**TASK DIRECTIONS:**
Recast the listing below as a Markdown table with the columns No. and Entry, numbering the rows in order and giving one row per nonblank line. Leave the pictures out.

**EXCERPTED RECORDS:**
══════

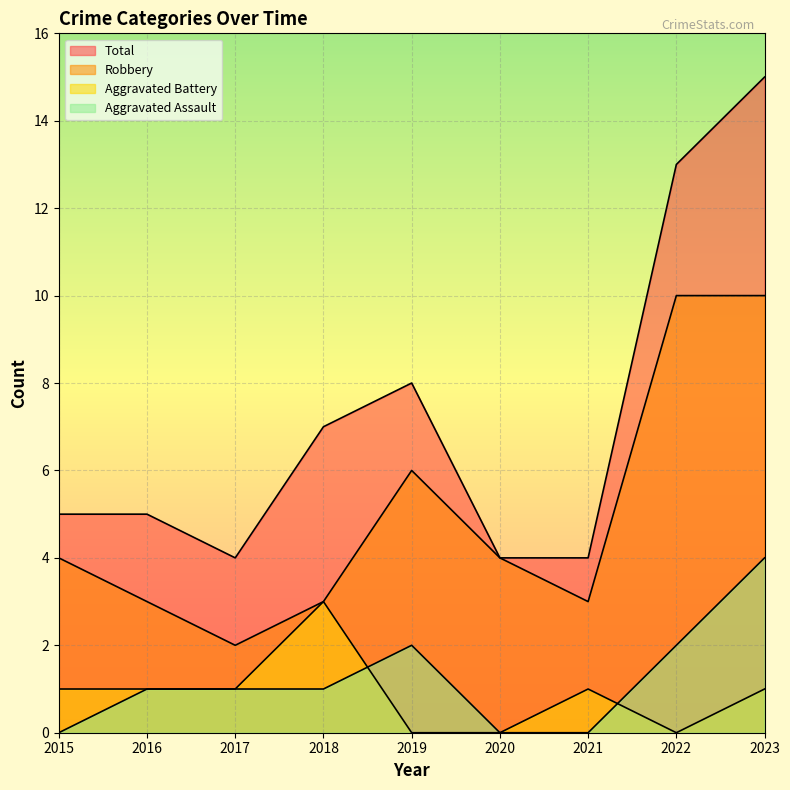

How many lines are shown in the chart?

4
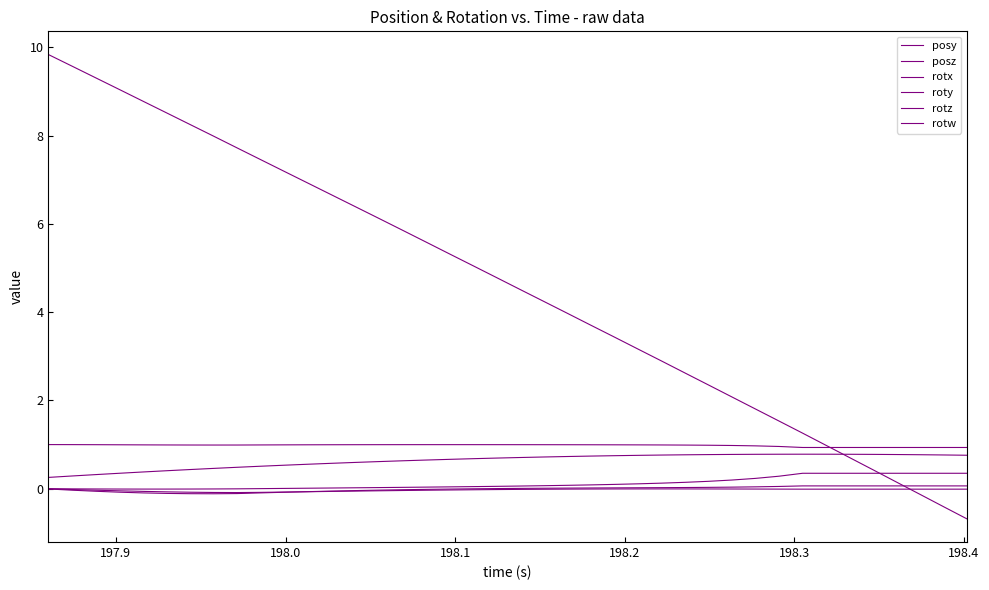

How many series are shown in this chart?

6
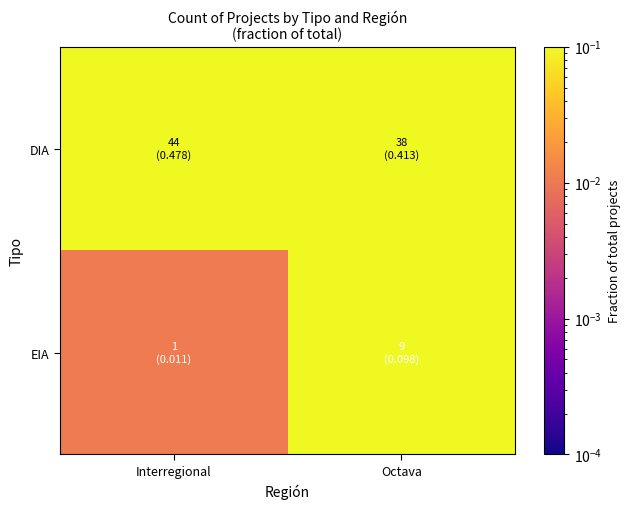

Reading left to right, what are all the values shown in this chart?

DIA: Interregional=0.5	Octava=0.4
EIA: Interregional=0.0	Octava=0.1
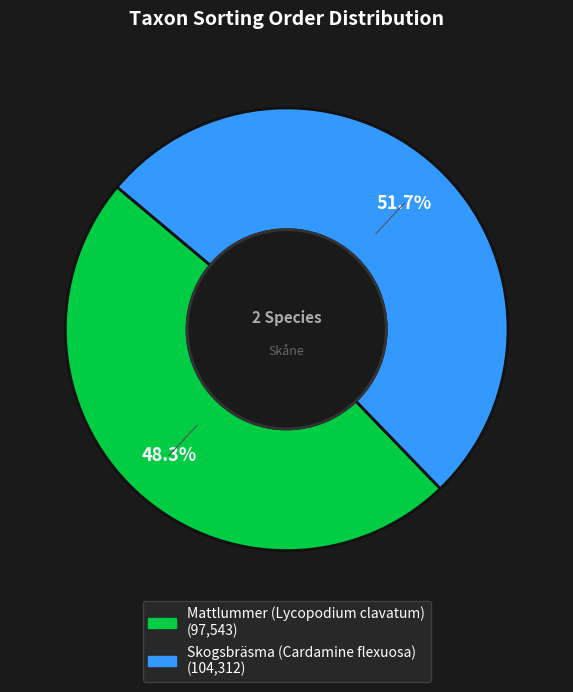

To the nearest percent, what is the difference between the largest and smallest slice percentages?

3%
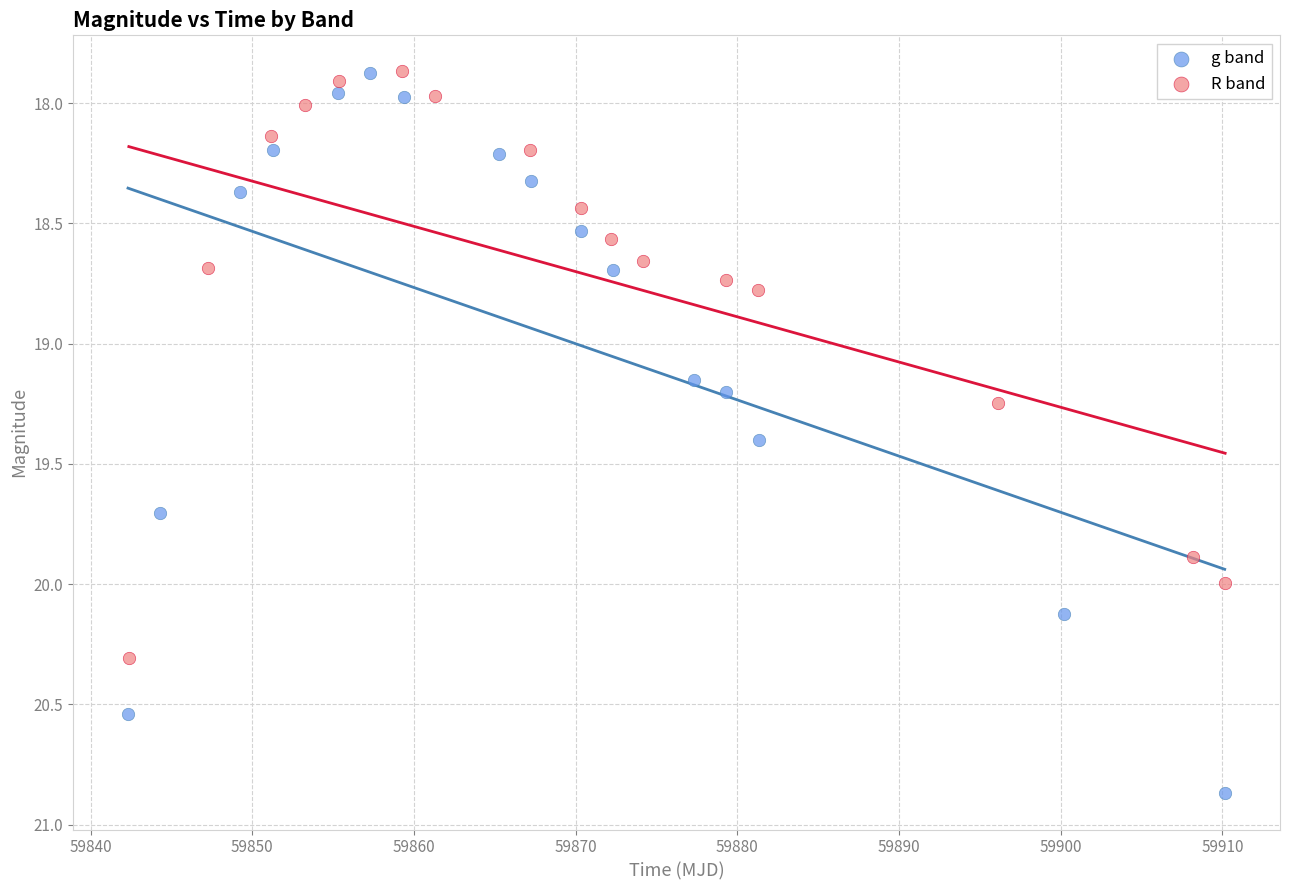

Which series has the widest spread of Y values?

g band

══════

**REPLY:**
| No. | Entry |
|---|---|
| 1 | How many lines are shown in the chart? |
| 2 | 4 |
| 3 | How many series are shown in this chart? |
| 4 | 6 |
| 5 | Reading left to right, what are all the values shown in this chart? |
| 6 | DIA: Interregional=0.5	Octava=0.4 |
| 7 | EIA: Interregional=0.0	Octava=0.1 |
| 8 | To the nearest percent, what is the difference between the largest and smallest slice percentages? |
| 9 | 3% |
| 10 | Which series has the widest spread of Y values? |
| 11 | g band |